Jorgenson, Roy E.; Basilio, Lorena I.; Johnson, William Arthur.; Warne, Larry K.; Peters, D.W.

In this LDRD we examine techniques to analyze the electromagnetic scattering from structures that are nearly periodic. Nearly periodic could mean that one of the structure's unit cells is different from all the others--a defect. It could also mean that the structure is truncated, or butted up against another periodic structure to form a seam. Straightforward electromagnetic analysis of these nearly periodic structures requires us to grid the entire structure, which would overwhelm today's computers and the computers in the foreseeable future. In this report we will examine various approximations that allow us to continue to exploit some aspects of the structure's periodicity and thereby reduce the number of unknowns required for analysis.
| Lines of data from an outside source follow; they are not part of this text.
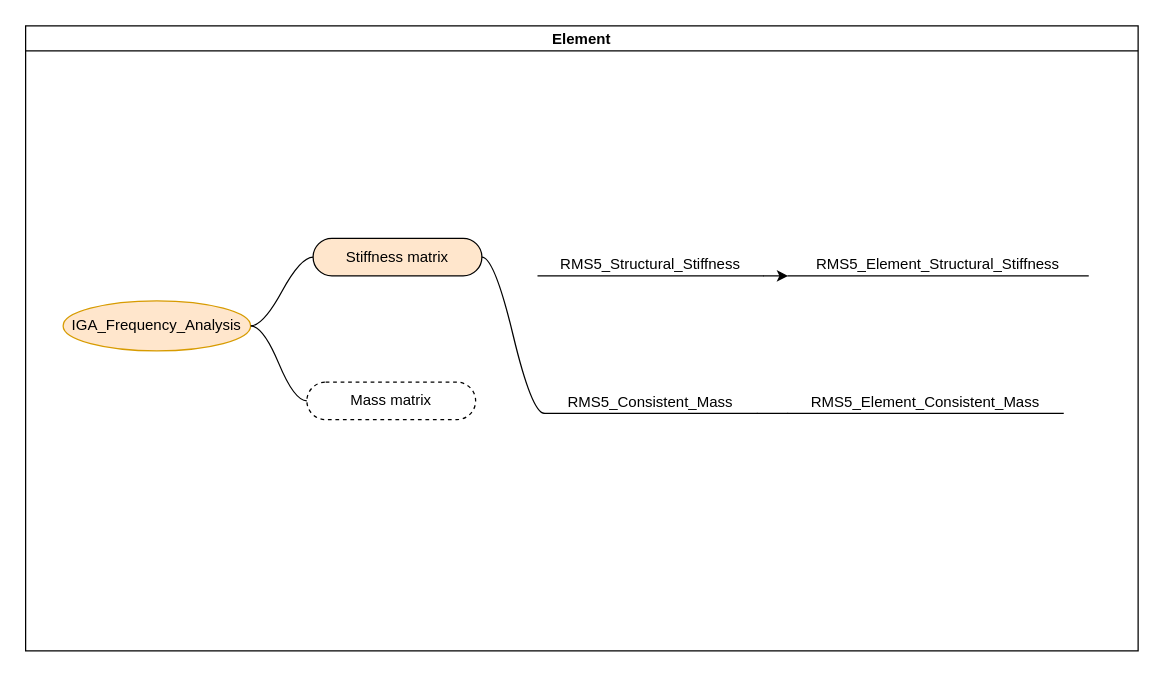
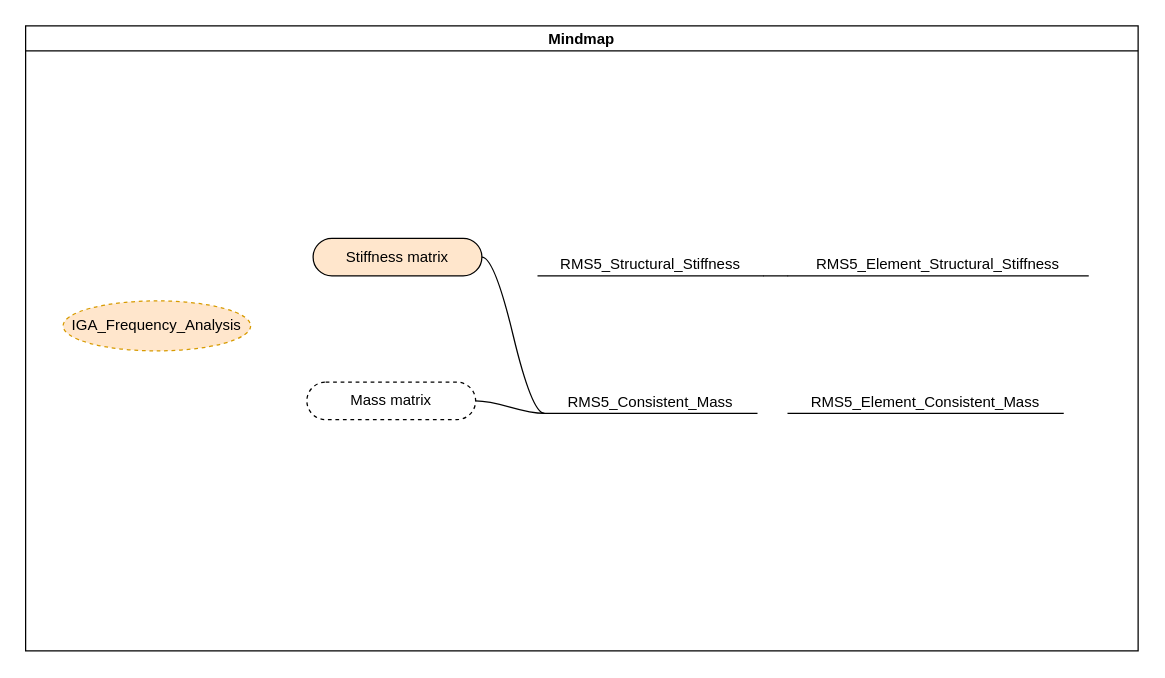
  <mxCell id="0" />
  <mxCell id="1" parent="0" />
- <mxCell id="2" value="Element" style="swimlane;startSize=20;horizontal=1;containerType=tree;" vertex="1" parent="1"><mxGeometry x="20" y="20" width="890" height="500" as="geometry" /></mxCell>
- <mxCell id="3" value="" style="edgeStyle=entityRelationEdgeStyle;startArrow=none;endArrow=none;segment=10;curved=1;sourcePerimeterSpacing=0;targetPerimeterSpacing=0;rounded=0;" edge="1" parent="2" source="4" target="5"><mxGeometry relative="1" as="geometry" /></mxCell>
- <mxCell id="4" value="IGA_Frequency_Analysis" style="ellipse;whiteSpace=wrap;html=1;align=center;treeFolding=1;treeMoving=1;newEdgeStyle={&quot;edgeStyle&quot;:&quot;entityRelationEdgeStyle&quot;,&quot;startArrow&quot;:&quot;none&quot;,&quot;endArrow&quot;:&quot;none&quot;,&quot;segment&quot;:10,&quot;curved&quot;:1,&quot;sourcePerimeterSpacing&quot;:0,&quot;targetPerimeterSpacing&quot;:0};fillColor=#ffe6cc;strokeColor=#d79b00;" vertex="1" parent="2"><mxGeometry x="30" y="220" width="150" height="40" as="geometry" /></mxCell>
+ <mxCell id="2" value="Mindmap" style="swimlane;startSize=20;horizontal=1;containerType=tree;" vertex="1" parent="1"><mxGeometry x="20" y="20" width="890" height="500" as="geometry" /></mxCell>
+ <mxCell id="4" value="IGA_Frequency_Analysis" style="ellipse;whiteSpace=wrap;html=1;align=center;treeFolding=1;treeMoving=1;newEdgeStyle={&quot;edgeStyle&quot;:&quot;entityRelationEdgeStyle&quot;,&quot;startArrow&quot;:&quot;none&quot;,&quot;endArrow&quot;:&quot;none&quot;,&quot;segment&quot;:10,&quot;curved&quot;:1,&quot;sourcePerimeterSpacing&quot;:0,&quot;targetPerimeterSpacing&quot;:0};fillColor=#ffe6cc;strokeColor=#d79b00;dashed=1;" vertex="1" parent="2"><mxGeometry x="30" y="220" width="150" height="40" as="geometry" /></mxCell>
  <mxCell id="5" value="Stiffness matrix" style="whiteSpace=wrap;html=1;rounded=1;arcSize=50;align=center;verticalAlign=middle;strokeWidth=1;autosize=1;spacing=4;treeFolding=1;treeMoving=1;newEdgeStyle={&quot;edgeStyle&quot;:&quot;entityRelationEdgeStyle&quot;,&quot;startArrow&quot;:&quot;none&quot;,&quot;endArrow&quot;:&quot;none&quot;,&quot;segment&quot;:10,&quot;curved&quot;:1,&quot;sourcePerimeterSpacing&quot;:0,&quot;targetPerimeterSpacing&quot;:0};fillColor=#ffe6cc;" vertex="1" parent="2"><mxGeometry x="230" y="170" width="135" height="30" as="geometry" /></mxCell>
- <mxCell id="6" value="" style="edgeStyle=entityRelationEdgeStyle;startArrow=none;endArrow=none;segment=10;curved=1;sourcePerimeterSpacing=0;targetPerimeterSpacing=0;rounded=0;" edge="1" target="7" source="4" parent="2"><mxGeometry relative="1" as="geometry"><mxPoint x="20" y="480" as="sourcePoint" /></mxGeometry></mxCell>
  <mxCell id="7" value="Mass matrix" style="whiteSpace=wrap;html=1;rounded=1;arcSize=50;align=center;verticalAlign=middle;strokeWidth=1;autosize=1;spacing=4;treeFolding=1;treeMoving=1;newEdgeStyle={&quot;edgeStyle&quot;:&quot;entityRelationEdgeStyle&quot;,&quot;startArrow&quot;:&quot;none&quot;,&quot;endArrow&quot;:&quot;none&quot;,&quot;segment&quot;:10,&quot;curved&quot;:1,&quot;sourcePerimeterSpacing&quot;:0,&quot;targetPerimeterSpacing&quot;:0};dashed=1;" vertex="1" parent="2"><mxGeometry x="225" y="285" width="135" height="30" as="geometry" /></mxCell>
  <mxCell id="8" value="RMS5_Structural_Stiffness" style="whiteSpace=wrap;html=1;shape=partialRectangle;top=0;left=0;bottom=1;right=0;points=[[0,1],[1,1]];fillColor=none;align=center;verticalAlign=bottom;routingCenterY=0.5;snapToPoint=1;recursiveResize=0;autosize=1;treeFolding=1;treeMoving=1;newEdgeStyle={&quot;edgeStyle&quot;:&quot;entityRelationEdgeStyle&quot;,&quot;startArrow&quot;:&quot;none&quot;,&quot;endArrow&quot;:&quot;none&quot;,&quot;segment&quot;:10,&quot;curved&quot;:1,&quot;sourcePerimeterSpacing&quot;:0,&quot;targetPerimeterSpacing&quot;:0};" vertex="1" parent="2"><mxGeometry x="410" y="170" width="180" height="30" as="geometry" /></mxCell>
  <mxCell id="9" value="" style="edgeStyle=entityRelationEdgeStyle;startArrow=none;endArrow=none;segment=10;curved=1;sourcePerimeterSpacing=0;targetPerimeterSpacing=0;rounded=0;" edge="1" target="12" parent="2" source="5"><mxGeometry x="595" y="-45" width="80" height="20" as="geometry" /></mxCell>
- <mxCell id="10" value="" style="edgeStyle=entityRelationEdgeStyle;startArrow=none;endArrow=classic;segment=10;curved=1;sourcePerimeterSpacing=0;targetPerimeterSpacing=0;rounded=0;" edge="1" target="11" source="8" parent="2"><mxGeometry x="595" y="-45" width="80" height="20" as="geometry"><mxPoint x="215" y="405" as="sourcePoint" /></mxGeometry></mxCell>
+ <mxCell id="10" value="" style="edgeStyle=entityRelationEdgeStyle;startArrow=none;endArrow=none;segment=10;curved=1;sourcePerimeterSpacing=0;targetPerimeterSpacing=0;rounded=0;" edge="1" target="11" source="8" parent="2"><mxGeometry x="595" y="-45" width="80" height="20" as="geometry"><mxPoint x="215" y="405" as="sourcePoint" /></mxGeometry></mxCell>
  <mxCell id="11" value="RMS5_Element_Structural_Stiffness" style="whiteSpace=wrap;html=1;shape=partialRectangle;top=0;left=0;bottom=1;right=0;points=[[0,1],[1,1]];fillColor=none;align=center;verticalAlign=bottom;routingCenterY=0.5;snapToPoint=1;recursiveResize=0;autosize=1;treeFolding=1;treeMoving=1;newEdgeStyle={&quot;edgeStyle&quot;:&quot;entityRelationEdgeStyle&quot;,&quot;startArrow&quot;:&quot;none&quot;,&quot;endArrow&quot;:&quot;none&quot;,&quot;segment&quot;:10,&quot;curved&quot;:1,&quot;sourcePerimeterSpacing&quot;:0,&quot;targetPerimeterSpacing&quot;:0};" vertex="1" parent="2"><mxGeometry x="610" y="170" width="240" height="30" as="geometry" /></mxCell>
  <mxCell id="12" value="RMS5_Consistent_Mass" style="whiteSpace=wrap;html=1;shape=partialRectangle;top=0;left=0;bottom=1;right=0;points=[[0,1],[1,1]];fillColor=none;align=center;verticalAlign=bottom;routingCenterY=0.5;snapToPoint=1;recursiveResize=0;autosize=1;treeFolding=1;treeMoving=1;newEdgeStyle={&quot;edgeStyle&quot;:&quot;entityRelationEdgeStyle&quot;,&quot;startArrow&quot;:&quot;none&quot;,&quot;endArrow&quot;:&quot;none&quot;,&quot;segment&quot;:10,&quot;curved&quot;:1,&quot;sourcePerimeterSpacing&quot;:0,&quot;targetPerimeterSpacing&quot;:0};" vertex="1" parent="2"><mxGeometry x="415" y="280" width="170" height="30" as="geometry" /></mxCell>
- <mxCell id="14" value="" style="edgeStyle=entityRelationEdgeStyle;startArrow=none;endArrow=none;segment=10;curved=1;sourcePerimeterSpacing=0;targetPerimeterSpacing=0;rounded=0;" edge="1" target="15" source="12" parent="2"><mxGeometry x="590" y="70" width="80" height="20" as="geometry"><mxPoint x="210" y="520" as="sourcePoint" /></mxGeometry></mxCell>
+ <mxCell id="13" value="" style="edgeStyle=entityRelationEdgeStyle;startArrow=none;endArrow=none;segment=10;curved=1;sourcePerimeterSpacing=0;targetPerimeterSpacing=0;rounded=0;" edge="1" target="12" parent="2" source="7"><mxGeometry x="590" y="70" width="80" height="20" as="geometry" /></mxCell>
  <mxCell id="15" value="RMS5_Element_Consistent_Mass" style="whiteSpace=wrap;html=1;shape=partialRectangle;top=0;left=0;bottom=1;right=0;points=[[0,1],[1,1]];fillColor=none;align=center;verticalAlign=bottom;routingCenterY=0.5;snapToPoint=1;recursiveResize=0;autosize=1;treeFolding=1;treeMoving=1;newEdgeStyle={&quot;edgeStyle&quot;:&quot;entityRelationEdgeStyle&quot;,&quot;startArrow&quot;:&quot;none&quot;,&quot;endArrow&quot;:&quot;none&quot;,&quot;segment&quot;:10,&quot;curved&quot;:1,&quot;sourcePerimeterSpacing&quot;:0,&quot;targetPerimeterSpacing&quot;:0};" vertex="1" parent="2"><mxGeometry x="610" y="280" width="220" height="30" as="geometry" /></mxCell>
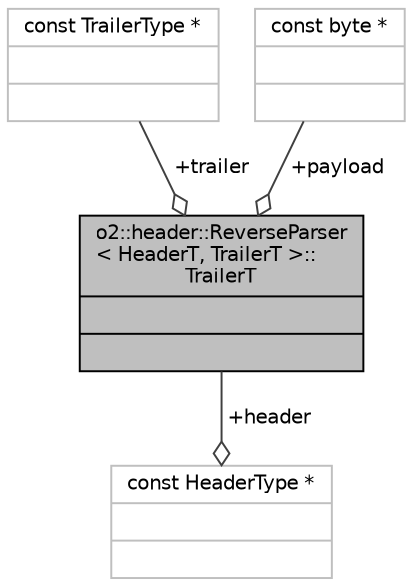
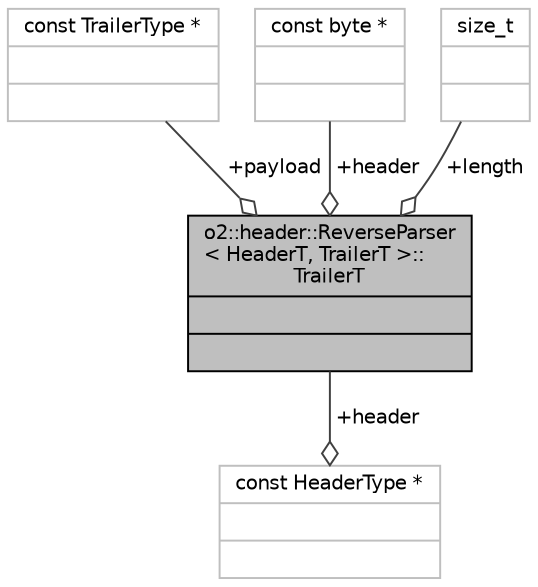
  digraph {
    node [color=grey75 fontname=Helvetica fontsize=10 shape=record]
    edge [arrowhead=odiamond color=grey25 fontname=Helvetica fontsize=10 labelfontname=Helvetica labelfontsize=10 style=solid]
    n1 [color=black fillcolor=grey75 fontcolor=black height=0.2 label="{o2::header::ReverseParser\l\< HeaderT, TrailerT \>::\lTrailerT\n||}" style=filled width=0.4]
    n2 [height=0.2 label="{const HeaderType *\n||}" width=0.4]
    n3 [height=0.2 label="{const TrailerType *\n||}" width=0.4]
    n4 [height=0.2 label="{const byte *\n||}" width=0.4]
+   n5 [height=0.2 label="{size_t\n||}" width=0.4]
    n1 -> n2 [label=" +header"]
-   n3 -> n1 [label=" +trailer"]
-   n4 -> n1 [label=" +payload"]
+   n3 -> n1 [label=" +payload"]
+   n4 -> n1 [label=" +header"]
+   n5 -> n1 [label=" +length"]
  }
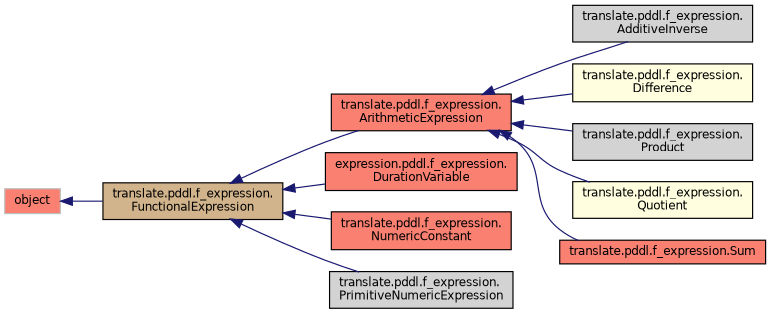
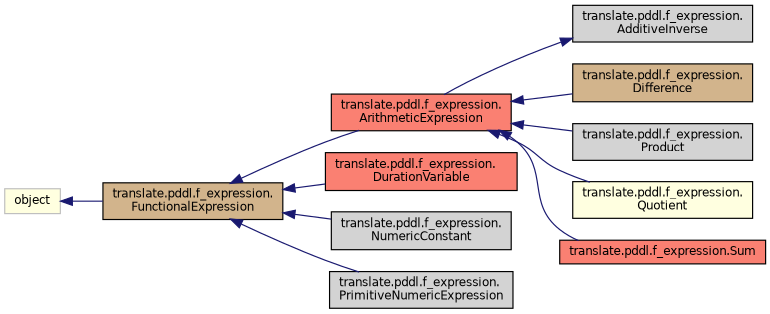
  digraph {
    rankdir=LR
    node [color=black fillcolor=lightgrey fontname=Helvetica fontsize=10 shape=record style=filled]
    edge [color=midnightblue dir=back fontname=Helvetica fontsize=10 labelfontname=Helvetica labelfontsize=10 style=solid]
    n1 [fillcolor=tan fontcolor=black height=0.2 label="translate.pddl.f_expression.\lFunctionalExpression" width=0.4]
    n2 [fillcolor=salmon height=0.2 label="translate.pddl.f_expression.\lArithmeticExpression" width=0.4]
-   n3 [fillcolor=salmon height=0.2 label="expression.pddl.f_expression.\lDurationVariable" width=0.4]
-   n4 [fillcolor=salmon height=0.2 label="translate.pddl.f_expression.\lNumericConstant" width=0.4]
+   n3 [fillcolor=salmon height=0.2 label="translate.pddl.f_expression.\lDurationVariable" width=0.4]
+   n4 [height=0.2 label="translate.pddl.f_expression.\lNumericConstant" width=0.4]
    n5 [height=0.2 label="translate.pddl.f_expression.\lPrimitiveNumericExpression" width=0.4]
    n6 [height=0.2 label="translate.pddl.f_expression.\lAdditiveInverse" width=0.4]
-   n7 [fillcolor=lightyellow height=0.2 label="translate.pddl.f_expression.\lDifference" width=0.4]
+   n7 [fillcolor=tan height=0.2 label="translate.pddl.f_expression.\lDifference" width=0.4]
    n8 [height=0.2 label="translate.pddl.f_expression.\lProduct" width=0.4]
    n9 [fillcolor=lightyellow height=0.2 label="translate.pddl.f_expression.\lQuotient" width=0.4]
    n10 [fillcolor=salmon height=0.2 label="translate.pddl.f_expression.Sum" width=0.4]
-   n11 [color=grey75 fillcolor=salmon height=0.2 label=object width=0.4]
+   n11 [color=grey75 fillcolor=lightyellow height=0.2 label=object width=0.4]
    n1 -> n2
    n1 -> n3
    n1 -> n4
    n1 -> n5
-   n2 -> n6
+   n6 -> n2
    n2 -> n7
    n2 -> n8
    n2 -> n9
    n2 -> n10
    n11 -> n1
  }
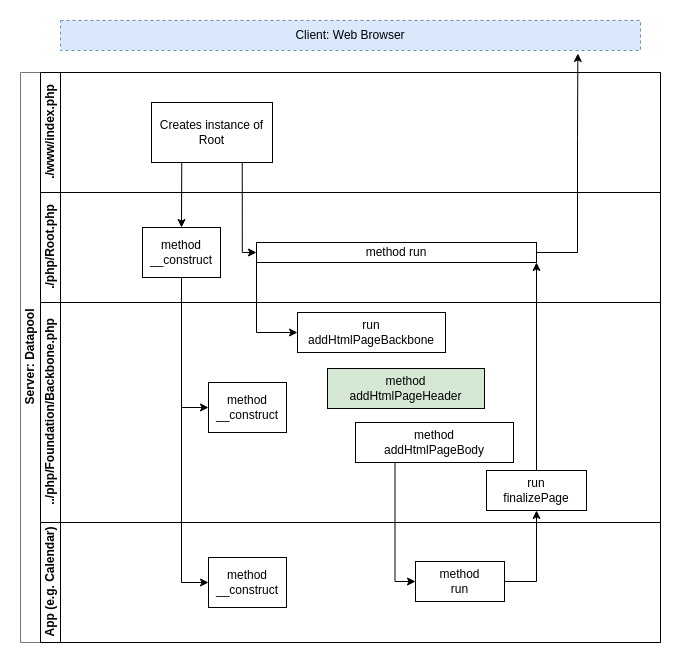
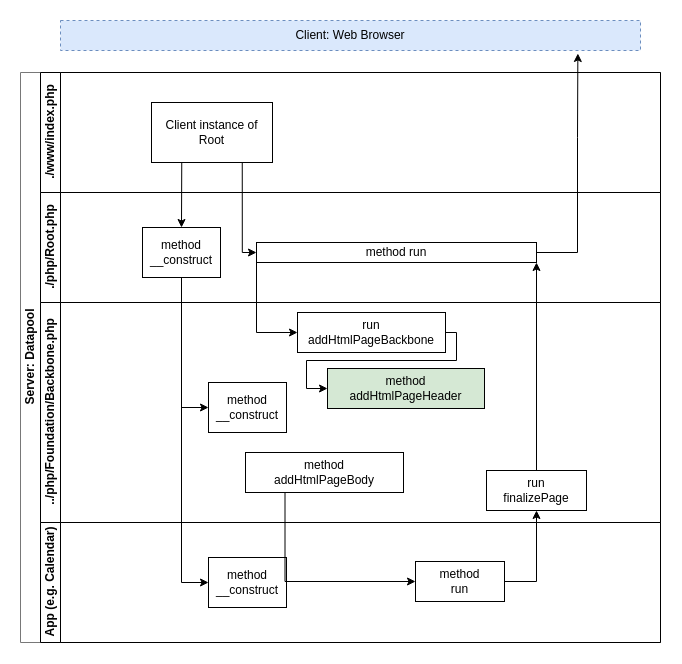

We will use the Green's Function Interpolation with a Fast Fourier Transform (GIFFT) to examine isolated defects both in the form of a source dipole over a meta-material slab and as a rotated dipole in a finite array of dipoles. We will look at the numerically exact solution of a one-dimensional seam. In order to solve a two-dimensional seam, we formulate an efficient way to calculate the Green's function of a 1d array of point sources. We next formulate ways of calculating the far-field due to a seam and due to array truncation based on both array theory and high-frequency asymptotic methods. We compare the high-frequency and GIFFT results. Finally, we use GIFFT to solve a simple, two-dimensional seam problem.